To get more parents working, the foundation recommended that states incorporate into their job training programs counseling for depression, substance abuse, domestic violence and other problems that make it harder to find and keep a job.

``They've got to find ways to deal more holistically with the challenges these families present,'' said the foundation's president, Douglas Nelson.

Nelson said welfare reform has moved millions of people into jobs, but it has left behind certain groups of people who need more than a new job skill.

The economy has been on the mend since the data in the report was gathered, and the number of unemployed people has dropped by 1.7 million since June 2003, according to the Labor Department. Nelson acknowledged that the number of children in persistently unemployed households may have improved since then, but he still believes the problem has gotten worse rather than better.

Wade Horn, who oversees welfare reform for the Bush administration, said he agreed that good job-training programs not only address job skills, but also barriers to employment such as substance abuse.

He was wary of the foundation's contention that more children live in households with persistently unemployed parents, saying participants in the Temporary Assistance for Needy Families program consistently underreport employment.

Horn said a recent study comparing the District of Columbia's welfare rolls with a national directory of newly hired workers found that 26 percent of TANF recipients believed to be without jobs actually had been employed - and half of them earned enough to disqualify them from the program.

``The only reason I bring that up is that there does seem to be significant underreporting of employment - how much is unknown - but there is some underreporting, at least in the TANF world,'' Horn said.

The foundation said parents who need particular help are those with prison records. An estimated 600,000 people get out of prison each year - and about two-thirds of them are parents, he said.

``It appears that prisons today are providing education and job training to fewer prisoners today than they did 10 years ago,'' Nelson said. ``We're saying just the opposite has to happen. Everybody coming out of prison should have some preparation to help them get a job.''

In some areas, children continued to make improvements. For example, the teen birth rate for girls ages 15-19 dropped to 43 births per 1,000 teens in 2002. That's the lowest percentage in the 16 years the foundation has monitored the category.

Also, the high school dropout rate fell to 8 percent, down from 11 percent three years earlier.

The group also said the number of children in single-parent households remained steady at 30 percent in 2003, the same rate as 2000.

The U.S. Census Bureau on Tuesday concluded that the number of children in single-parent households had stabilized. The bureau report noted that the portion of children in two-parent households began dropping in the 1980s.

Isabel V. Sawhill, a Brookings Institution analyst, said there is little evidence to explain the stabilization, though some believe it's due in part to a new generation learning from the mistakes of the previous one. Also, the strong economy of the late 1990s made it easier to stay employed, which reduces divorce rates, she said.

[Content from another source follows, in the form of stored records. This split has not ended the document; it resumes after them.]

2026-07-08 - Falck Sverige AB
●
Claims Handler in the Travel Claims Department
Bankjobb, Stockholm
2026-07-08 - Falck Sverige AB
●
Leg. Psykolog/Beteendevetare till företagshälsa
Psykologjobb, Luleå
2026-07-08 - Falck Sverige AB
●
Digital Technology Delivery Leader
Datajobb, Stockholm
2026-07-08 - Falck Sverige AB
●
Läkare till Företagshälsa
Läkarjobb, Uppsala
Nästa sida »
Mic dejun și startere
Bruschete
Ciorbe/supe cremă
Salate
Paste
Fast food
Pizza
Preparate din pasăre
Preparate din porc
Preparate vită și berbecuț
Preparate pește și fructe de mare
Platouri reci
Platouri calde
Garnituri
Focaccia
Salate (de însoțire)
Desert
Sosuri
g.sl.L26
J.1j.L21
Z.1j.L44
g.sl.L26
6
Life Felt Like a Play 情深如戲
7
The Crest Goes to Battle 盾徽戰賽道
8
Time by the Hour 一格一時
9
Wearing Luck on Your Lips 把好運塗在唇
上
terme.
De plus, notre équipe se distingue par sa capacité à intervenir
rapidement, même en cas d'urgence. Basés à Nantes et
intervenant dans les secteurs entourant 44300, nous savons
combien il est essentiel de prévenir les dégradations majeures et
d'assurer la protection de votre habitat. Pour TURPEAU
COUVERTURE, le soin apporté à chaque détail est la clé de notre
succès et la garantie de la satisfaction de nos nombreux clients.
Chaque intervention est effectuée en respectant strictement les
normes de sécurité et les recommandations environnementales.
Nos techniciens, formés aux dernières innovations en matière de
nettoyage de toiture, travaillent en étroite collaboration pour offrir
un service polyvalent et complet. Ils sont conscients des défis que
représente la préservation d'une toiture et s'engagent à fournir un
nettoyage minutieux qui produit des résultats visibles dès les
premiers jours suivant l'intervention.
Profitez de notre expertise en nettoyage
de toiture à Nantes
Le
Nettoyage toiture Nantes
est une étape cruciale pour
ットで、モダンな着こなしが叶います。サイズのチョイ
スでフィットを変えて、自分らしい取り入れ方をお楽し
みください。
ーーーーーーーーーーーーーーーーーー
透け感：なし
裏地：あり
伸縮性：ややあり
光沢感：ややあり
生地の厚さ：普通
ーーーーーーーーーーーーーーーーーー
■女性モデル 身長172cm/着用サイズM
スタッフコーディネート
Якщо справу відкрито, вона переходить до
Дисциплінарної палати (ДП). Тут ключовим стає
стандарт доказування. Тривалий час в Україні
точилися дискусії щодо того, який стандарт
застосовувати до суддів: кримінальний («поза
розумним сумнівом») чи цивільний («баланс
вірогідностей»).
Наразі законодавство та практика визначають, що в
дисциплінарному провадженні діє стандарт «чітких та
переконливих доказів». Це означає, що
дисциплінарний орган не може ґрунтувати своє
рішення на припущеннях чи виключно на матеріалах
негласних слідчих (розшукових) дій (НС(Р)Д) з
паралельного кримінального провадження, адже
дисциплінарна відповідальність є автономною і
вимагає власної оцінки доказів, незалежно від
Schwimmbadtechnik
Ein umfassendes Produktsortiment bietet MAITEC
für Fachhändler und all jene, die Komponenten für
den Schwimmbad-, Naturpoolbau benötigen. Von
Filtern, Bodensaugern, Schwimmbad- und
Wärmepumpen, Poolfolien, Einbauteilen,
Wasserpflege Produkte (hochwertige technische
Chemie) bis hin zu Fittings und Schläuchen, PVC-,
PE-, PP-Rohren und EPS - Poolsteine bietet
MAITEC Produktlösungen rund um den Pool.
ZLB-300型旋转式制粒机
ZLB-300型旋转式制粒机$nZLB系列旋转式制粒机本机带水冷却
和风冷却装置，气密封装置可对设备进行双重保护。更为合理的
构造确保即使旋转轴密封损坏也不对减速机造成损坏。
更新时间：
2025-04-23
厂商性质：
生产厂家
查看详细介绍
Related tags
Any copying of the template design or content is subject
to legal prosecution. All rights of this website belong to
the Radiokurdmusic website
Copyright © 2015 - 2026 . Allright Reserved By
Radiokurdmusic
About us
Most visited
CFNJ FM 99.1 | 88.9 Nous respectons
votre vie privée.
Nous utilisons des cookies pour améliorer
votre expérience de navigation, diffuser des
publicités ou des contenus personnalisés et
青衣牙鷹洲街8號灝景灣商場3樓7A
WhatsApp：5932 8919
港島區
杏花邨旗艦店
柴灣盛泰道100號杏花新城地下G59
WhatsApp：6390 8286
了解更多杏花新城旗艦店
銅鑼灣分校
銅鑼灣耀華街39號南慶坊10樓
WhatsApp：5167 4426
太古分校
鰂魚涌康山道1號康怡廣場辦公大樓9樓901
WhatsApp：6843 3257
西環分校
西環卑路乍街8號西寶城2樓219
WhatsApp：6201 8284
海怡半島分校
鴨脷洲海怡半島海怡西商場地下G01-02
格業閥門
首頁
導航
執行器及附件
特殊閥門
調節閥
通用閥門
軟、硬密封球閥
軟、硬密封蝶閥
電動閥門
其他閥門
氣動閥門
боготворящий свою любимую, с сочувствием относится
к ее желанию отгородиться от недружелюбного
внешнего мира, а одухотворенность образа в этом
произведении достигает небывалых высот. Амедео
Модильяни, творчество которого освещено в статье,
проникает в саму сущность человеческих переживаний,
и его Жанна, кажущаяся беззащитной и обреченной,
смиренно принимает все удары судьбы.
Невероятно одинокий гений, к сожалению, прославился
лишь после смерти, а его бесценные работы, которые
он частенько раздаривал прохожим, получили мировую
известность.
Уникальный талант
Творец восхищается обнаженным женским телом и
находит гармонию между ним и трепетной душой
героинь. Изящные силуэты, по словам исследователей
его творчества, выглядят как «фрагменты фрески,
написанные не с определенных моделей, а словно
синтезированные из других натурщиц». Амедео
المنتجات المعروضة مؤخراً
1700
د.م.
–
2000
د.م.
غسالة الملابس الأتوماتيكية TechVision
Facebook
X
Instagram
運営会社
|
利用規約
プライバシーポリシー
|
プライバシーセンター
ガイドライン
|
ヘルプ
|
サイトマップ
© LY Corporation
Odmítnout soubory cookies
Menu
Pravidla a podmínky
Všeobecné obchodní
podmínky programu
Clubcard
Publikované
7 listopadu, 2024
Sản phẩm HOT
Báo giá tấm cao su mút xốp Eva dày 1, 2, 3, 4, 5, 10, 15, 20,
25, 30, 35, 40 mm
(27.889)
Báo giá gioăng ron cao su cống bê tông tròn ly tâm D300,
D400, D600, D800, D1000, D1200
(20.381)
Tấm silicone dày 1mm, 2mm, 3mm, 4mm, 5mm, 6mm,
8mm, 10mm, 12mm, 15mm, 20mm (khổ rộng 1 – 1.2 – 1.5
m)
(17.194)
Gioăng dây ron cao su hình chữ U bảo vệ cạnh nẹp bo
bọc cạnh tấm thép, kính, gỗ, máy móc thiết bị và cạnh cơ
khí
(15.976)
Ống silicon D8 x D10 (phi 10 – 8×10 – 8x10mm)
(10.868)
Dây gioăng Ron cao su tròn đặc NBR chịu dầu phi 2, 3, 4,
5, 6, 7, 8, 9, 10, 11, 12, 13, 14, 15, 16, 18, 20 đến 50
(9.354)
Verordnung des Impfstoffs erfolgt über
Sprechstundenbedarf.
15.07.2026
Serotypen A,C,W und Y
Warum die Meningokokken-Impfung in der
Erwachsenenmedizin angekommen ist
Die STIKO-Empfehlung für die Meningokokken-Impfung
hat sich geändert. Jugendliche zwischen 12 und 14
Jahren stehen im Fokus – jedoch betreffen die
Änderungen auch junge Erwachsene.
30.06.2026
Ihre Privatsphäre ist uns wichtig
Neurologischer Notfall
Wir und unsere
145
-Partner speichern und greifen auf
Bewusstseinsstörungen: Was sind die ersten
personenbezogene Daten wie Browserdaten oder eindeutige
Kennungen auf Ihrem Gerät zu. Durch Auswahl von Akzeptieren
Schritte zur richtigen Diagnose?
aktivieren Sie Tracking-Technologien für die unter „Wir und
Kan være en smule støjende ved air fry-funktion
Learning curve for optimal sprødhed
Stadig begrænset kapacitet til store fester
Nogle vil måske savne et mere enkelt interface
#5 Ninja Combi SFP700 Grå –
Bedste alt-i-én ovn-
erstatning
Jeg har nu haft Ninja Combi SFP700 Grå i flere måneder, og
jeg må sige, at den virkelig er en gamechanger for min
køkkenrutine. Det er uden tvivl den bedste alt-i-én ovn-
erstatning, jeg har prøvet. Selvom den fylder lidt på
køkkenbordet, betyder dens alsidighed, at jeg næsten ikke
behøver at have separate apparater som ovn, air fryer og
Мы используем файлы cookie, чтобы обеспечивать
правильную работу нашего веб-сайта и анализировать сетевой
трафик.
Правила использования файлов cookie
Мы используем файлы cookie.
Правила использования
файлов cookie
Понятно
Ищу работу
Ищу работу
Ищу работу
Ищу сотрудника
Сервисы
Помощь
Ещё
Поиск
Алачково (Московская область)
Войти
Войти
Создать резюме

The foundation tracked the 10 categories by state. For example, the high school dropout rate ranged from a low of 4 percent in New Jersey, North Dakota and Washington, to a high of 12 percent in Arizona and Louisiana. Overall, Mississippi had the lowest ranking in six of the 10 categories tracked. New Hampshire had the highest ranking in four of the 10 categories tracked.

``This last fraction of folks need more help than they're routinely getting,'' Nelson said.